Stereonets are very useful for plotting the orientation of many faults in a single 2D plot 5.8. The stereonet represents a fault plane by a dot, which is the intersection of a line normal to the fault plane and a lower hemisphere projection. Visit this website for an online animation of stereonets: https://app.visiblegeology.com/stereonetApp.html.

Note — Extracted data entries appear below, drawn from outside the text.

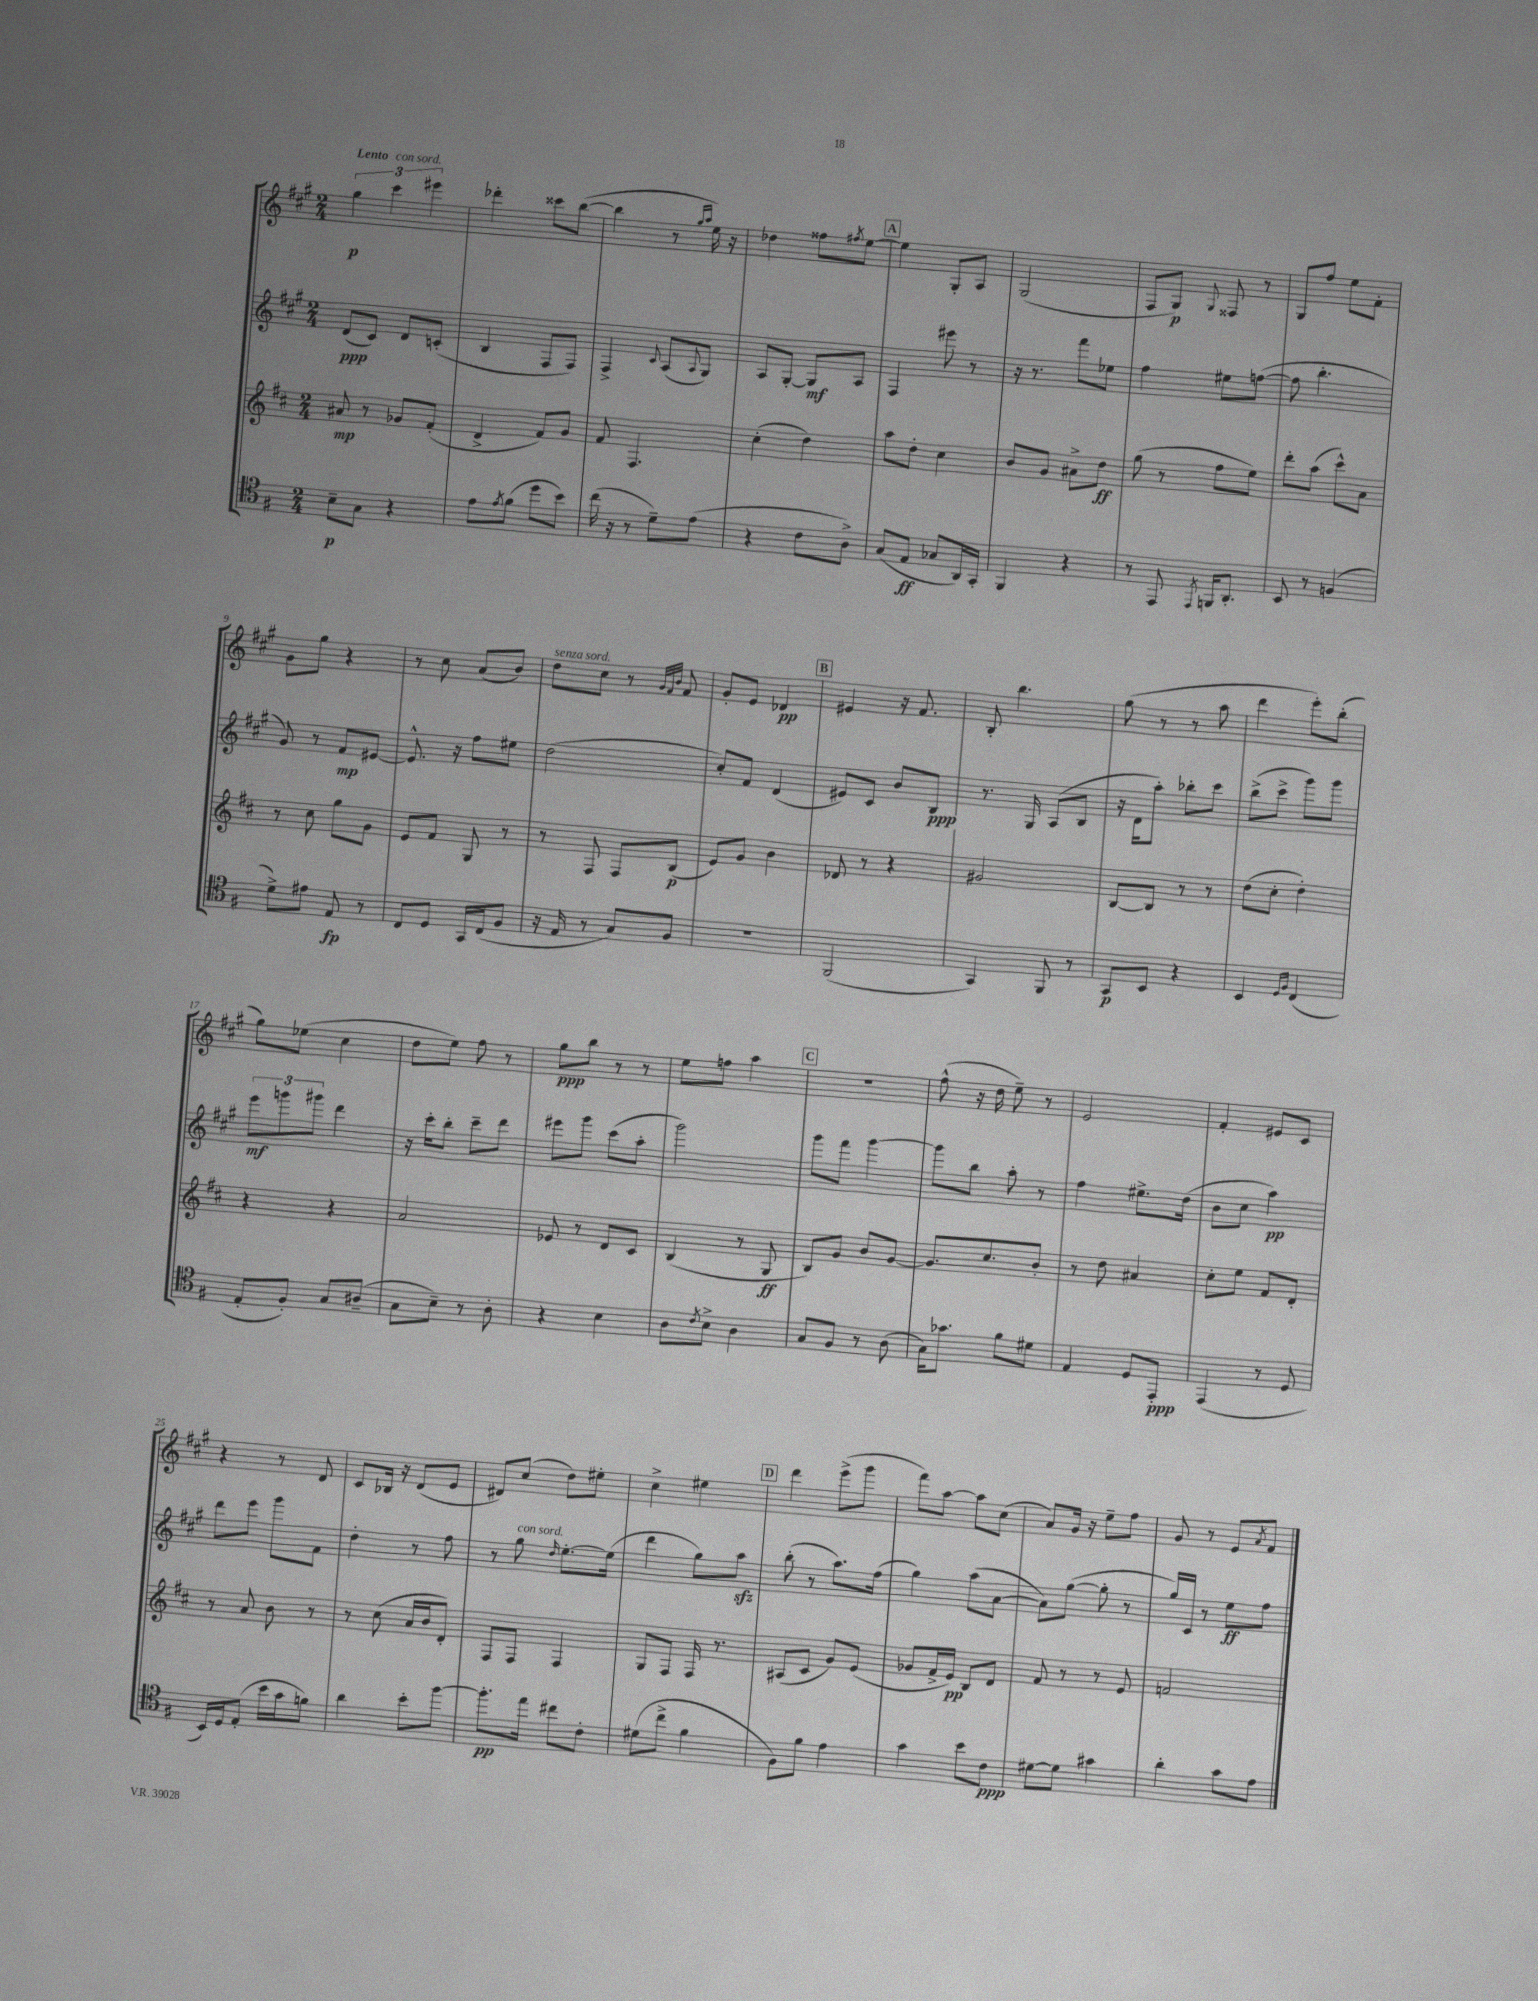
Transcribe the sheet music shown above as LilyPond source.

<<
\new StaffGroup <<
\new Staff = "s0" {
    \clef treble \key a \major \numericTimeSignature \time 2/4 \tempo "Lento"
    \tuplet 3/2 { gis''4\p cis'''4^\markup { \italic "con sord." } eis'''4 } |
    des'''4-. cisis'''8 b''8~( |
    b''4 r8 \grace { gis''16 a''16 } e''16) r16 |
    des''4 fisis''8 \acciaccatura { fis''8 } e''8~ |
    \mark \markup { \box "A" } e''4 gis8-. a8 |
    gis2( |
    fis8 gis8\p) \appoggiatura { gis8 } fisis8 r8 |
    gis8 fis''8 e''8 fis'8-. |
    gis'8 gis''8 r4 |
    r8 cis''8 a'8( b'8) |
    d''8^\markup { \italic "senza sord." } cis''8 r8 \grace { gis'32 fis'32 b'32 } fis'8 |
    gis'8-. e'8 des'4\pp |
    \mark \markup { \box "B" } eis'4 r16 fis'8. |
    b8-. b''4. |
    gis''8( r8 r8 a''8 |
    d'''4 e'''8-.) b''8-.( |
    gis''8) ees''8( cis''4 |
    d''8 e''8) fis''8 r8 |
    gis''8\ppp b''8 r8 r8 |
    e''8 f''8 a''4 |
    \mark \markup { \box "C" } r2 |
    fis''8-^( r16 d''16 e''8--) r8 |
    e'2 |
    fis'4-. eis'8 cis'8 |
    r4 r8 d'8 |
    cis'8 bes16 r16 d'8( e'8 |
    dis'8) cis''8( d''8) eis''8-. |
    cis''4-> eis''4 |
    \mark \markup { \box "D" } d'''4 e'''8->( gis'''8 |
    fis'''8) a''8~ a''8 cis''8( |
    a'8) gis'16 r16 e''8-- fis''8 |
    gis'8 r8 e'8 \acciaccatura { a'8 } fis'8 \bar "|." |
}
\new Staff = "s1" {
    \clef treble \key a \major \numericTimeSignature \time 2/4
    d'8\ppp( cis'8) d'8 c'8-.( |
    b4 fis8 fis8) |
    fis4-> \appoggiatura { cis'8 } a8( \appoggiatura { a8 } gis8) |
    a8 gis8~-. gis8\mf a8 |
    \mark \markup { \box "A" } fis4 eis'''8 r8 |
    r16 r8. fis'''8 ees''8 |
    fis''4 eis''8 f''8~( |
    f''8 b''4.-. |
    gis'8) r8 fis'8\mp eis'8~ |
    eis'8.-^ r16 fis''8 eis''8 |
    d''2( |
    cis''8-.) fis'8 d'4( |
    \mark \markup { \box "B" } eis'8) cis'8 b'8 b8\ppp |
    r8. gis16 a8( b8 |
    r16 d'16 a''8-.) bes''8-. cis'''8 |
    b''8->( cis'''8-> gis'''8) gis'''8 |
    \tuplet 3/2 { e'''8\mf g'''8 gis'''8 } d'''4 |
    r16 cis'''16-. b''8-. cis'''8-- d'''8 |
    eis'''8 gis'''8 cis'''8( a''8-. |
    gis'''2) |
    \mark \markup { \box "C" } gis'''8 fis'''8 gis'''4~ |
    gis'''8 b''8 a''8-. r8 |
    fis''4 eis''8.-> d''16( |
    b'8 cis''8 a''4\pp) |
    d'''8 e'''8 gis'''8 fis'8 |
    d''4-. r8 fis''8 |
    r8 gis''8^\markup { \italic "con sord." } \grace { d''16 } e''8.~-. e''16( |
    d'''4 gis''8) a''8\sfz |
    \mark \markup { \box "D" } b''8-.( r8 a''8.) fis''16( |
    gis''4) a''8( a'8~ |
    a'8) gis''8~( gis''8-. r8 |
    gis''16) cis'16 r8 e''8\ff fis''8 \bar "|." |
}
\new Staff = "s2" {
    \clef treble \key d \major \numericTimeSignature \time 2/4
    ais'8\mp r8 ges'8 fis'8-.( |
    d'4-> fis'8) g'8 |
    fis'8 fis4. |
    cis''4-.( d''4) |
    \mark \markup { \box "A" } a''8 d''8-. cis''4 |
    b'8 g'8 ais'8-> d''8\ff |
    g''8( r8 fis''8 e''8) |
    d'''8-. a''8( cis'''8-^) a'8 |
    r8 cis''8 g''8 g'8 |
    e'8 fis'8 g8 r8 |
    r8 fis8 fis8 b8\p( |
    e'8) g'8 b'4 |
    \mark \markup { \box "B" } des'8 r8 r4 |
    gis'2 |
    b8~ b8 r8 r8 |
    d''8( cis''8-. d''4-.) |
    r4 r4 |
    a'2 |
    ees'8 r8 d'8 cis'8 |
    b4( r8 g8\ff |
    \mark \markup { \box "C" } b8) g'8 b'8 g'8~ |
    g'8. cis''8. b'8-. |
    r8 d''8 ais'4 |
    cis''8-. e''8 fis'8 d'8-. |
    r8 a'8 b'8 r8 |
    r8 cis''8( a'16 b'16 d'8-.) |
    fis8 fis8 fis4 |
    g8 fis8 fis16 r8. |
    \mark \markup { \box "D" } ais8( cis'8 g'8) e'8( |
    ges'8 fis'16-> e'16\pp) b8 d'8 |
    fis'8 r8 r8 e'8 |
    f'2 \bar "|." |
}
\new Staff = "s3" {
    \clef tenor \key g \major \numericTimeSignature \time 2/4
    b8--\p g8 r4 |
    e'8 \acciaccatura { e'8 } fis'8( d''8 b'8) |
    c''16( r16 r8 d'8--) e'8( |
    r4 c'8 a8->) |
    \mark \markup { \box "A" } g8( e8\ff ges8 a,16) g,16-. |
    fis,4 r4 |
    r8 e,8 \acciaccatura { e,8 } f,16 a,8.-. |
    b,8 r8 f4( |
    d'8->) eis'8 e8\fp r8 |
    c8 d8 g,16 c16( fis8 |
    r16 e16 r8 g8) fis8 |
    R2 |
    \mark \markup { \box "B" } fis,2( |
    g,4) fis,8 r8 |
    g,8\p b,8 r4 |
    b,4 \grace { d16 fis16 } c4( |
    e8-. fis8-.) g8 ais8--( |
    g8 b8--) r8 a8-. |
    r4 b4 |
    a8 \acciaccatura { c'8 } b8-> a4 |
    \mark \markup { \box "C" } g8 fis8 r8 a8( |
    g16) ges'8. fis'8 dis'8 |
    e4 d8 e,8-.\ppp |
    e,4( r8 d8 |
    b,16) d16 e8-.( b'16 g'16 f'8) |
    a'4 b'8-. fis''8~ |
    fis''8.-.\pp e''16 cis''8 c'8-. |
    dis'8( c''8-> fis'4 |
    \mark \markup { \box "D" } fis8) fis'8 e'4 |
    g'4 b'8 c'8\ppp |
    dis'8~ dis'8 gis'4 |
    a'4-. g'8 e'8 \bar "|." |
}
>>
>>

Figure 5.8: Example of stereonet for mapping faults caused by a normal faulting stress regime. The crosses indicate faults at a strike around 030$^{\circ }$ with dips around 60$^{\circ }$SE and 60$^{\circ }$NW.
Image 6-StereoNet

5.2.3 Faults in geological maps

The geological map of a single formation, say a sandy layer formation, plots the top of such formation with depth in contour lines (Fig. 5.9b). Faults can also be represented in geological maps. Normal faults are represented as thick lines with thickness proportional to the heave of the fault (Fig. 5.9c). Reverse and thrust faults (negative heave) are plotted as lines with intermittent triangles on the dipping side (Fig. 5.9d).

Figure 5.9: Block representation and equivalent geologic map of sedimentary strata and faults.
Image 6-FaultGeolMap

Strike and dip of sedimentary strata can be reported in geological maps as shown in Fig. 5.10.

Figure 5.10: Strike and dip in geological maps.